◆ **Texto de referência**:
Casa de Andar
Uma coisa exposta é uma coisa desprotegida, desabrigada. Sobre ela se depositam olhares e usos que não se pode regular e fiscalizar com absoluto controle. Expor algo é como o avesso de estar em casa, onde conservamos nossos segredos, onde mapeamos as superfícies ordinárias com comodidade. O que acontece, no entanto, quando aproximamos a casa da rua, friccionando o público e o privado, a intimidade e a comunidade? Creio ser essa a provocação que nos coloca esta exposição.
Casa de Andar se refere a uma expressão comumente usada na Bahia, terra natal de Mano Penalva, para denominar casas com mais de um andar, os sobrados. Na Portas Vilaseca, que é originalmente uma casa de vila, o sentido construído pelo artista se reforça, convidando o público a subir as escadas e experimentar certa ambiguidade doméstica. Trata-se de um conjunto de trabalhos que produzem estranhamentos a partir da linguagem da “casa brasileira”, seus repertórios e tradições.

◆ **Dados a processar**:
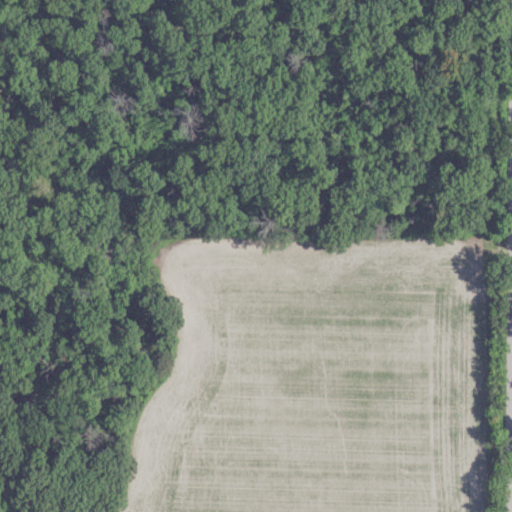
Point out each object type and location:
road: (511, 457)
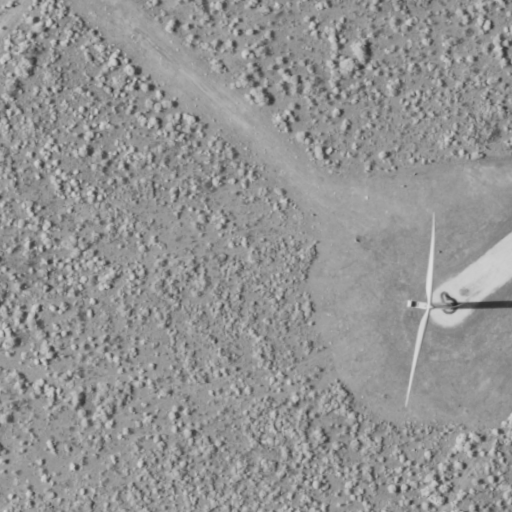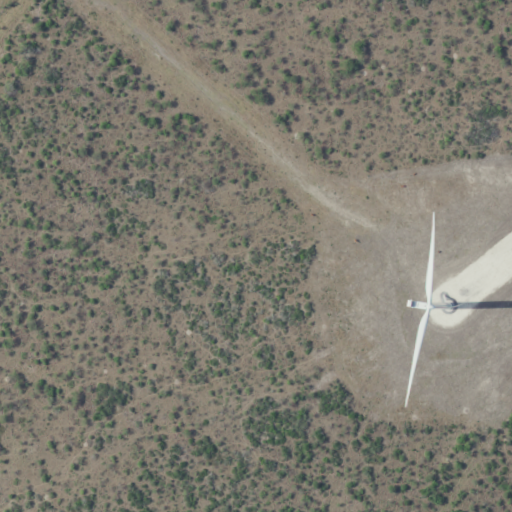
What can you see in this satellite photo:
wind turbine: (442, 305)
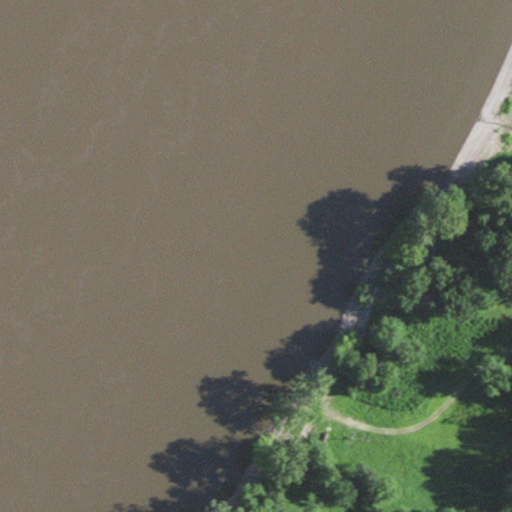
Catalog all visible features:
road: (393, 291)
building: (301, 466)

◆ **Exercícios**:
(A) Devolva, sem alterações, o trecho do texto de referência que vai de "Casa de Andar se" a "repertórios e tradições.".
(B) Reformule todas as linhas dos dados a processar como um CSV de duas colunas, pedido e resposta, com um registro para cada pedido e sua resposta, cada um em um único campo entre aspas e com as quebras de linha substituídas por espaços. Deixe as imagens fora da resposta.
As linhas não guardam qualquer relação com o texto de referência.

◆ **Soluções**:
(A)
Casa de Andar se refere a uma expressão comumente usada na Bahia, terra natal de Mano Penalva, para denominar casas com mais de um andar, os sobrados. Na Portas Vilaseca, que é originalmente uma casa de vila, o sentido construído pelo artista se reforça, convidando o público a subir as escadas e experimentar certa ambiguidade doméstica. Trata-se de um conjunto de trabalhos que produzem estranhamentos a partir da linguagem da “casa brasileira”, seus repertórios e tradições.

(B)
pedido,resposta
"Point out each object type and location:","road: (511, 457)"
"What can you see in this satellite photo:","wind turbine: (442, 305)"
"Catalog all visible features:","road: (393, 291) building: (301, 466)"